Mereka akan mengeluarkan sihir-sihir ajaib ketika Gyusion menangis. Hal itu ampuh mengalihkan perhatian Gyusion. Secara tidak langsung Naya juga terhibur. Gadis yang biasa tinggal di tempat tinggi Azurastone yang ketat akan peraturan kakeknya senang mendapatkan teman. Terkadang karena keasikan bermain mereka sampai melupakan tugas mengasuh Gyusion.
Perlakuan mereka sangat kekanak-kanakan. Kaja menilai mereka bodoh tapi menghibur. Dia mengawasi dari jauh menunggu sampai mana gadis-gadis itu mampu merawat anak manusia.
Setiap hari Kaja mengawasi Gyusion. Tanpa diminta burung itu akan menceritakan apapun yang terjadi tentang Gyusion pada Alexa. Seperti biasa Alexa angkuh seolah tak tertarik sedikit pun.
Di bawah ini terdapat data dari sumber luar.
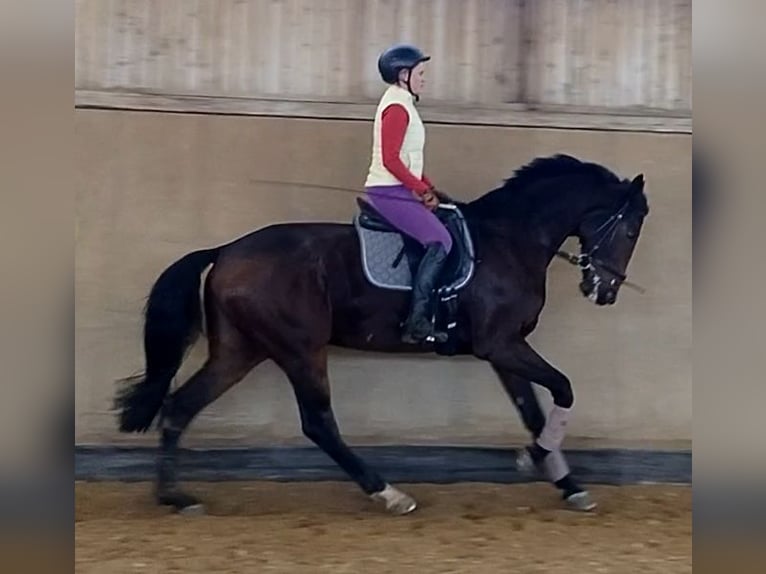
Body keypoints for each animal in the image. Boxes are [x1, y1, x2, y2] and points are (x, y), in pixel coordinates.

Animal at [114, 154, 649, 515]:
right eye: (630, 231)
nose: (604, 291)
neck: (511, 241)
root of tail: (226, 251)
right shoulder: (503, 345)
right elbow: (563, 388)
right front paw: (534, 459)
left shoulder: (503, 350)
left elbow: (532, 411)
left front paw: (567, 483)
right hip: (299, 348)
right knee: (318, 423)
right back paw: (389, 493)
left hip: (241, 351)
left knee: (179, 407)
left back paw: (175, 497)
Namun jauh di lubuk hatinya, Kaja tahu Alexa tetaplah seorang wanita biasa punya rasa keibuan. Apalagi beberapa kali Alexa mendapati Gyusion hampir celaka karena ulah dua peri hutan itu. Alexa sering kesal karena ulah mereka namun hanya bisa berdiri di depan kolam ajaib yang menayangkan segala aktivitas di seluruh sudut negerinya. Melihat Gyusion bermain dan tertawa, Alexa merasa senang. Sesekali ia memerintah Kaja menemani Gyusion bermain jika dua peri asik sendiri.
Entah perasaan apa ini. Alexa merasa dirinya terlalu baik. Sudah terlalu lama dia mempergunakan nyawa manusia sebagai alat memperpanjang umurnya, sekarang kebiasaannya tertahan setiap kali ingin membunuh Gusion.
“Mungkin Ratu Alexa menyayanginya.”
Suara serak tipis dan kurang enak milik Kaja mengundang lirikan ganas sang ratu. Kaja pun menunduk, tidak mau mendapat kutukan ratu hutan. Kaja mengambil langkah mundur perlahan, menyelamatkan diri.